DER GEMEINSAME HAUSHALT

Gemeinsamer Haushalt im Ruhestand "Wenn der Mann nach Hause kommt..."
Bisher ein immer gern gesehener Gast im eigenen Hause - plötzlich ein dauerhafter Störenfried... das jedenfalls sind wohl die Ängste der Frauen, die bisher die Regie im Hause führten und nun bang dem Ruhestand entgegen sehen.

Wenn der bisherige Projektmanager meint er müsse seine qualifizierten, den Haushalt betreffenden Ratschläge kundtun oder schlimmer noch selbst in die Tat umsetzen kommt es zwangsläufig zu problematischen Zusammenstößen von unterschiedlichem, territorialem Anspruchsdenken.
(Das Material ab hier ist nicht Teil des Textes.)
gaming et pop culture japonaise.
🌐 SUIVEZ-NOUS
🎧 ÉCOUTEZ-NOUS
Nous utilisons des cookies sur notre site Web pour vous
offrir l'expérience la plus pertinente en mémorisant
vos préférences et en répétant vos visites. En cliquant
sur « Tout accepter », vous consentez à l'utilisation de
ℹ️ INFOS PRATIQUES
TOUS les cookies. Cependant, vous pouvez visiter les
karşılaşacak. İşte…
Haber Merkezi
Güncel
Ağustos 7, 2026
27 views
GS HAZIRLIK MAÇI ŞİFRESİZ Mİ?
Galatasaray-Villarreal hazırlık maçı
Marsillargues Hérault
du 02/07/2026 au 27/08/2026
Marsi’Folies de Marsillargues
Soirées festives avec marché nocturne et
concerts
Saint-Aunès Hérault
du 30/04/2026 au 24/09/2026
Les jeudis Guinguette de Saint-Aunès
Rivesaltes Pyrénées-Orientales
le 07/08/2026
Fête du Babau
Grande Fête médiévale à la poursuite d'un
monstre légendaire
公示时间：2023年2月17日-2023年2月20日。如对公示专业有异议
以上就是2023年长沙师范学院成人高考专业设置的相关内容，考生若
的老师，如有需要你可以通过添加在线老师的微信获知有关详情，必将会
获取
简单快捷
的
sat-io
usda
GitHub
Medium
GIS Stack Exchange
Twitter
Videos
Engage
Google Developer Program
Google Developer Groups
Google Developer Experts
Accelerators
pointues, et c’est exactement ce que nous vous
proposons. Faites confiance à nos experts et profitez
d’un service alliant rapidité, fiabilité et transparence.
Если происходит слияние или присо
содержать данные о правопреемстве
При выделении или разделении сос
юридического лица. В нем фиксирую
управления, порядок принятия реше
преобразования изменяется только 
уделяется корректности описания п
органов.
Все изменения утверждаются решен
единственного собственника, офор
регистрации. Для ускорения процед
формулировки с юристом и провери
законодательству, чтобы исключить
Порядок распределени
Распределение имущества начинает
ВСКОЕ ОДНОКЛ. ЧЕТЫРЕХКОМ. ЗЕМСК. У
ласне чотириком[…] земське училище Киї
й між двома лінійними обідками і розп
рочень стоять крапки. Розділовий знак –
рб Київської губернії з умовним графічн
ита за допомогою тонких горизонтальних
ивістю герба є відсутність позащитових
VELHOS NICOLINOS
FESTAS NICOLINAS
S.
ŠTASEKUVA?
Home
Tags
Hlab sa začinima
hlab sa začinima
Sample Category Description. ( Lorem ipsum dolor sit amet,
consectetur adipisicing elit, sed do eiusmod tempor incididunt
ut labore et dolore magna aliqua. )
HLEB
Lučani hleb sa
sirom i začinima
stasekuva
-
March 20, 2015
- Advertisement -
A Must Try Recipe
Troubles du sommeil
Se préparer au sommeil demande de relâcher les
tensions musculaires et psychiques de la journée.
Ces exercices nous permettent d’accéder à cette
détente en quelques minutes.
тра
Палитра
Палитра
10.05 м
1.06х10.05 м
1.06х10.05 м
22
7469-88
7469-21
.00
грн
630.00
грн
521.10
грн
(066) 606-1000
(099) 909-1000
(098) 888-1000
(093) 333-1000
Wenn die Antriebskraft und die Exekutive im Hause bisher immer klar definiert war - dann stoßen Rationalisierungsmaßnahmen (frisch erlernt aus dem Berufsleben) daheim auf Ungnade und Unverständnis. Die letzten 40 Jahre lief es doch schließlich auch ganz prima !

Insofern ist es wichtig gerade den Haushalt und die dabei zu erledigenden Jobs strikt zu definieren und aufzuteilen. Zuviele gemeinsame Kompetenzen machen einen Laden unproduktiv und schwerfällig (das kann man ihm gut klar machen - denn er kennt es noch aus dem Job).

Teilen Sie also die Bereiche des alltäglichen Haushaltes auf - lassen Sie auch mal ihn an den Herd (zumindest hin und wieder) - und umschiffen Sie die gefährlichen Klippen des gemeinsamen Zusammenlebens.
Heutige Ruheständler und Ruheständlerinnen haben meist wenig ausschweifende WG- Erfahrungen sammeln dürfen - und so ist es nur logisch da hier die Unordnungs-Toleranz nur wenig ausgebildet wurde.